Re: [PATCH 31/31] x86, pkeys: execute-only support
From: Andy Lutomirski
Date: Thu Jan 07 2016 - 17:44:38 EST
On Thu, Jan 7, 2016 at 2:13 PM, Dave Hansen <dave@xxxxxxxx> wrote:
> On 01/07/2016 01:10 PM, Andy Lutomirski wrote:
>> On Wed, Jan 6, 2016 at 4:01 PM, Dave Hansen <dave@xxxxxxxx> wrote:
>>> From: Dave Hansen <dave.hansen@xxxxxxxxxxxxxxx>
>>> Protection keys provide new page-based protection in hardware.
>>> But, they have an interesting attribute: they only affect data
>>> accesses and never affect instruction fetches. That means that
>>> if we set up some memory which is set as "access-disabled" via
>>> protection keys, we can still execute from it.

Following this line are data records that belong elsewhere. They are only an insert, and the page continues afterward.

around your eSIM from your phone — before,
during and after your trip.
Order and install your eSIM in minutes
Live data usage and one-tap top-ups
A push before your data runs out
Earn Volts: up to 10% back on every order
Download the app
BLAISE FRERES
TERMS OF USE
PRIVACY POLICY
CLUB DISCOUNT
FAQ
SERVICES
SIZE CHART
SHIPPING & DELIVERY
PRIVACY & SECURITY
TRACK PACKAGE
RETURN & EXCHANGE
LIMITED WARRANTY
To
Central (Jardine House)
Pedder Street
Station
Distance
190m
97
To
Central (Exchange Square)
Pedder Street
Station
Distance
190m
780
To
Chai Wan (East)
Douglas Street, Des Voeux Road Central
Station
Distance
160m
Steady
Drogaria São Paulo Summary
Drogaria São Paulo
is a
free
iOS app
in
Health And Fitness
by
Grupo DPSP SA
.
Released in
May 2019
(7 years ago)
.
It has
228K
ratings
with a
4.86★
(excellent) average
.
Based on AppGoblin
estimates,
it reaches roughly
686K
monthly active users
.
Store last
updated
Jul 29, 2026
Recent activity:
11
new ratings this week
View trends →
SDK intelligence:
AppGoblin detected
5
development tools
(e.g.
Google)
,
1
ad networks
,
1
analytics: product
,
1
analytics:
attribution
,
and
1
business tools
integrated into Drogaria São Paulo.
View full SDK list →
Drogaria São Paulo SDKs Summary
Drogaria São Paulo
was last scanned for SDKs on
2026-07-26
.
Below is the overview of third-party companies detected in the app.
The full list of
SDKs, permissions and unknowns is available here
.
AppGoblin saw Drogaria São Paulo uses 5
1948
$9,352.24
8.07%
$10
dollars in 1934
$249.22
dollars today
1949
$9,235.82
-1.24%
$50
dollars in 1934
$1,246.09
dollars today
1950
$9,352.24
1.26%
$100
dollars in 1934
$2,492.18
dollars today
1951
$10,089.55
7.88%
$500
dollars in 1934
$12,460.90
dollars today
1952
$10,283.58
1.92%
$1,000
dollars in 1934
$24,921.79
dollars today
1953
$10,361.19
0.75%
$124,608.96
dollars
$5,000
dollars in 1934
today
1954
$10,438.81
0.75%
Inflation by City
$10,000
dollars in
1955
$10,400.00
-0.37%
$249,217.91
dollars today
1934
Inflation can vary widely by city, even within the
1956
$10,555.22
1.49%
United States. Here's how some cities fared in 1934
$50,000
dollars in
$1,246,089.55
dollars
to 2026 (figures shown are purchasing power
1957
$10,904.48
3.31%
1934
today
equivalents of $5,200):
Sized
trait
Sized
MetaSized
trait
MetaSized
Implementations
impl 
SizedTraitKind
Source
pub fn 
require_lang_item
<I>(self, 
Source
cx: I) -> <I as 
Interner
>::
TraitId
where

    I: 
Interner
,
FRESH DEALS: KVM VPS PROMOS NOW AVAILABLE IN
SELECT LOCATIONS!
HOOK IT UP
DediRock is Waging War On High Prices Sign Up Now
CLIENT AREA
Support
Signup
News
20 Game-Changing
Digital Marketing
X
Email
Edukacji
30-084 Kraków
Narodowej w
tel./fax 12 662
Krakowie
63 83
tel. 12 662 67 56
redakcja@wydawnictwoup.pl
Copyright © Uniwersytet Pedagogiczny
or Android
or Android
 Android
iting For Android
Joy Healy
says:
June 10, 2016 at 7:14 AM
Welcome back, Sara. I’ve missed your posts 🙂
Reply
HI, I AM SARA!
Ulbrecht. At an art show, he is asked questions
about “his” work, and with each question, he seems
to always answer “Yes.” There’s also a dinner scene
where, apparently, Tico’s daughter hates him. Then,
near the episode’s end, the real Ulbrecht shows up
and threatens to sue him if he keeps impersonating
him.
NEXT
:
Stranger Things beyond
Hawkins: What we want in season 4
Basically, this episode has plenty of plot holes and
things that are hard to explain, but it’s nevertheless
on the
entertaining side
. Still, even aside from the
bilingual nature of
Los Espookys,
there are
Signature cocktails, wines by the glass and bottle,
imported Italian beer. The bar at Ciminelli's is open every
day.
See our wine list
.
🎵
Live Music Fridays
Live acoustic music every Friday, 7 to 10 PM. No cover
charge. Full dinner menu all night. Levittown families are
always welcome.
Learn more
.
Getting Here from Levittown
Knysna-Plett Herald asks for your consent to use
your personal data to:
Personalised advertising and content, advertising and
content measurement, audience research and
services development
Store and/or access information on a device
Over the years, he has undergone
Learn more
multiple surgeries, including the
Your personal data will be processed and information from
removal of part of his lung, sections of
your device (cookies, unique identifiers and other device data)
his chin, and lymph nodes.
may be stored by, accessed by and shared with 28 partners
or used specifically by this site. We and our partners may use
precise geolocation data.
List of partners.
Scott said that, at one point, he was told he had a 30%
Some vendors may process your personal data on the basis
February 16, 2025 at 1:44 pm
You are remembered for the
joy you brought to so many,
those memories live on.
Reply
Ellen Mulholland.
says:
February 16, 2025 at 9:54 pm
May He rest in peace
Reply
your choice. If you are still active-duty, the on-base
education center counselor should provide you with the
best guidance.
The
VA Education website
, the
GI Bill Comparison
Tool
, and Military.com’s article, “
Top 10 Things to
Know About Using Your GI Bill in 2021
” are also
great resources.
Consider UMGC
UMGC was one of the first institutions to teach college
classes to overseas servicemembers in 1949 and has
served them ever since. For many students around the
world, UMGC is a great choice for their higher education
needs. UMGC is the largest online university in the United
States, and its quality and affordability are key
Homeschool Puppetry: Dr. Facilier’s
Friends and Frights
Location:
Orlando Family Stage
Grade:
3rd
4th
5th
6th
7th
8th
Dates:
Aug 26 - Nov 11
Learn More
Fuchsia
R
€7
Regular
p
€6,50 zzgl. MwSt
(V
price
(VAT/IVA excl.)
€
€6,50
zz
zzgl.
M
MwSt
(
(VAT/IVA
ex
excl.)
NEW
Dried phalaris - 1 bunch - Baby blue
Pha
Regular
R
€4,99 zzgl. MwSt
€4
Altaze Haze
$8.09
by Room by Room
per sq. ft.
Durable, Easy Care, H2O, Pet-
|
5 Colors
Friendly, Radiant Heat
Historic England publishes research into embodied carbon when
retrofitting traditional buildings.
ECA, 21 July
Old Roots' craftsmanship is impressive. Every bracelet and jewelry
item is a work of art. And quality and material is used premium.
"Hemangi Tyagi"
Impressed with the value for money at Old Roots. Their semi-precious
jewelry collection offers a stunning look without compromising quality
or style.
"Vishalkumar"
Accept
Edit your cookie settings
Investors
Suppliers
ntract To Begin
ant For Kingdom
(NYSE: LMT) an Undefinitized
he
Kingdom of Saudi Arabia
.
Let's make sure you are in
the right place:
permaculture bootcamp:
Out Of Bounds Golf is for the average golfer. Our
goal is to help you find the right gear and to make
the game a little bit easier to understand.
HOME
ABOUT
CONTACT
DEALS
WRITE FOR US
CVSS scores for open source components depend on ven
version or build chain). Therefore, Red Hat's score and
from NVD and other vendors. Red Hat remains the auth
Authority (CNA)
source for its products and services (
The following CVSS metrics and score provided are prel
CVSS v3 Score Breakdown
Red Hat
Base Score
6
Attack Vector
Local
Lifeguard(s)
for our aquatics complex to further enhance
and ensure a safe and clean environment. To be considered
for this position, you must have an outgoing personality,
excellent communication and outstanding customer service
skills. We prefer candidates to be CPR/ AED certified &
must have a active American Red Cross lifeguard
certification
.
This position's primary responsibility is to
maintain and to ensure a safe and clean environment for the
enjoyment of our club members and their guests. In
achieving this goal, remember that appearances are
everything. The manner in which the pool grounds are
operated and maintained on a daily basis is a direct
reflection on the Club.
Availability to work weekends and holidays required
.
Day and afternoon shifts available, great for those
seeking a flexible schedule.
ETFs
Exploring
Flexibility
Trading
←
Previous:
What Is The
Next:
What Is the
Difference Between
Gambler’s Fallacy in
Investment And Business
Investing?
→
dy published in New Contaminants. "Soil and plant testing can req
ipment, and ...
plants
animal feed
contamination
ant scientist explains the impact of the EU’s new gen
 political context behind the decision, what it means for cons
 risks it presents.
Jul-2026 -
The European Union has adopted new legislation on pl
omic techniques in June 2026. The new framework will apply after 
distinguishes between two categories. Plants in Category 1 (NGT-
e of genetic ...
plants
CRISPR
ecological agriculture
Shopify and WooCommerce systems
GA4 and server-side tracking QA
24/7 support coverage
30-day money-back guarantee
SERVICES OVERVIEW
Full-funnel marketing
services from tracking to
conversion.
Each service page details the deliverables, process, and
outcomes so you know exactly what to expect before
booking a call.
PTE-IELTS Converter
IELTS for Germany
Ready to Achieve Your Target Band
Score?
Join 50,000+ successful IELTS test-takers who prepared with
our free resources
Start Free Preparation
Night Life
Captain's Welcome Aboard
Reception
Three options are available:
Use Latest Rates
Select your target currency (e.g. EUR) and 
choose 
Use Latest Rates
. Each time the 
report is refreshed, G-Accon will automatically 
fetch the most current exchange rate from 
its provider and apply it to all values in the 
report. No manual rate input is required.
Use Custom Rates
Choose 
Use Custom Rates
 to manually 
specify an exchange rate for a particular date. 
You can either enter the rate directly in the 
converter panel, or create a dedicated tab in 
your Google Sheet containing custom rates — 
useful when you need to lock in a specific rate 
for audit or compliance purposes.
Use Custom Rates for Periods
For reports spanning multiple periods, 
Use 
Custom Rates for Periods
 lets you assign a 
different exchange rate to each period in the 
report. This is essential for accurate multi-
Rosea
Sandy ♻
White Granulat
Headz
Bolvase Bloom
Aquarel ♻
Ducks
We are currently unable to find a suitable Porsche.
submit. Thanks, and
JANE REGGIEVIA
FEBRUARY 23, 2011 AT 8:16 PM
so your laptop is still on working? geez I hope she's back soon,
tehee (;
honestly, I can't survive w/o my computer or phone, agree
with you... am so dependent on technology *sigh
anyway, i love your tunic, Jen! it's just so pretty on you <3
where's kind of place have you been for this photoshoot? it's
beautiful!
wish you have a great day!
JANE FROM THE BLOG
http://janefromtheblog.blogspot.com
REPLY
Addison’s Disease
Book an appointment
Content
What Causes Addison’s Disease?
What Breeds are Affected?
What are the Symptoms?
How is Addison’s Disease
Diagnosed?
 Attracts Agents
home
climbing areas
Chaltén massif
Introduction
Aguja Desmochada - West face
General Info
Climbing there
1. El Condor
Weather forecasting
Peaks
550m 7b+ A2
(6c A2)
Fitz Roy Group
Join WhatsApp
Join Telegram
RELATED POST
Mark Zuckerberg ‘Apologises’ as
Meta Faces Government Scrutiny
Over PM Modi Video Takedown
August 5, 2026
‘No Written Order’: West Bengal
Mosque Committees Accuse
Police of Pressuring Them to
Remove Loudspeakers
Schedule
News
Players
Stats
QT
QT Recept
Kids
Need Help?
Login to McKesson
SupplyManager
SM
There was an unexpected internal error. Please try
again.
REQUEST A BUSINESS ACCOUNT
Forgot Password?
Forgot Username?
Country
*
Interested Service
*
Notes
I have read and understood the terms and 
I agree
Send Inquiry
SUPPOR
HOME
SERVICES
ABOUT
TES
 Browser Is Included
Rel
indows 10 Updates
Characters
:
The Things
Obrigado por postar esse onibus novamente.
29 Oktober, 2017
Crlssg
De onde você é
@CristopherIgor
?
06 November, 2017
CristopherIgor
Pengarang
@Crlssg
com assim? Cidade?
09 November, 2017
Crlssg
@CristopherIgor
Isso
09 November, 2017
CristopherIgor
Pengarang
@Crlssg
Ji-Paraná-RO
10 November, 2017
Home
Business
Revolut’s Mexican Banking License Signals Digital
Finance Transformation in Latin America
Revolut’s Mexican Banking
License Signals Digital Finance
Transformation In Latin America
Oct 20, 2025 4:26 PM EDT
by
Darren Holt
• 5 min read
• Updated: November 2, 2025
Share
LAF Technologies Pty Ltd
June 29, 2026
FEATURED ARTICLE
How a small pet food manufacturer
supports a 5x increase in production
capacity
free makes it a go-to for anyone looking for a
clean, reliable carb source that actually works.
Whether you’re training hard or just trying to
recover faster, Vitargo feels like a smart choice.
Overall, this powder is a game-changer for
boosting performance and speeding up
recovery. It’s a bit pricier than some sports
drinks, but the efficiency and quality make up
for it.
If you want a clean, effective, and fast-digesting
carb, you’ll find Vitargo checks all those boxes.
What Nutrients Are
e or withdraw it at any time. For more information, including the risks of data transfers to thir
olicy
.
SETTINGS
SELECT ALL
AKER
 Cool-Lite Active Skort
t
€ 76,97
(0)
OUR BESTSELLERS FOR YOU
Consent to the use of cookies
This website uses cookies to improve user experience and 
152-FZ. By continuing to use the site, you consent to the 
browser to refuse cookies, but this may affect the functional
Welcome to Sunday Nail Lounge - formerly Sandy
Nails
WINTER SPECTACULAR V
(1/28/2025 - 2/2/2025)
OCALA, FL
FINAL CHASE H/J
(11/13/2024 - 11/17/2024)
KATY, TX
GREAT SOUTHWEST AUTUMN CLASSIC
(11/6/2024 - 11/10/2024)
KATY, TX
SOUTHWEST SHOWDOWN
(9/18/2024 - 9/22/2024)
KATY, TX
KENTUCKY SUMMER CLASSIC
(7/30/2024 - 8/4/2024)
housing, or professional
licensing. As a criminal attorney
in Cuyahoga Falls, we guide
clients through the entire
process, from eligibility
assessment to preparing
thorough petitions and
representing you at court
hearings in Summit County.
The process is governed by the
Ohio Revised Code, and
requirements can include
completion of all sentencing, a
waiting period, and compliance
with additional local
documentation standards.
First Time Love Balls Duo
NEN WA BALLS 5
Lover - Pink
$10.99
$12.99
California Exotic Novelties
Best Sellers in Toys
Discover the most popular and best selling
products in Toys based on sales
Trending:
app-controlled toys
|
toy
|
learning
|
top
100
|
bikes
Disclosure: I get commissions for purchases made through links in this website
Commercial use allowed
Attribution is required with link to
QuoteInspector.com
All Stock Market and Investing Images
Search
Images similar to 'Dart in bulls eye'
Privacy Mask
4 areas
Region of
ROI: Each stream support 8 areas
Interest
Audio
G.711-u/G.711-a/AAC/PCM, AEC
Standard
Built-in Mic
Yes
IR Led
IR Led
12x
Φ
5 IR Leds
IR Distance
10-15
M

>>> could lose the bits in PKRU that enforce execute-only
>>> permissions. To avoid this, we suggest avoiding ever calling
>>> mmap() or mprotect() when the PKRU value is expected to be
>>> stable.
>>
>> This may be a bit unfortunate for people who call mmap from signal
>> handlers. Admittedly, the failure mode isn't that bad.
>
> mmap() isn't in the list of async-signal-safe functions, so it's bad
> already.
mmap the POSIX function may not be, but mmap the syscall is just a
syscall. Also, I'm moderately confident that there are synchronous
signals, too. If not, there should be (e.g. raise with an unblocked
signal).
>
>> Out of curiosity, do you have timing information for WRPKRU and
>> RDPKRU? If they're fast and if anyone ever implements my deferred
>> xstate restore idea, then the performance issue goes away and we can
>> stop caring about whether PKRU is in the init state.
>
> I don't have timing information that I can share. From my perspective,
> they're pretty fast, *not* like an MSR write or something. I think
> they're fast enough to use in the context switch path. I'd say PKRU is
> in XSAVE for consistency more than for performance.
>
I'll play with this at some point. Probably not until I get the right hardware.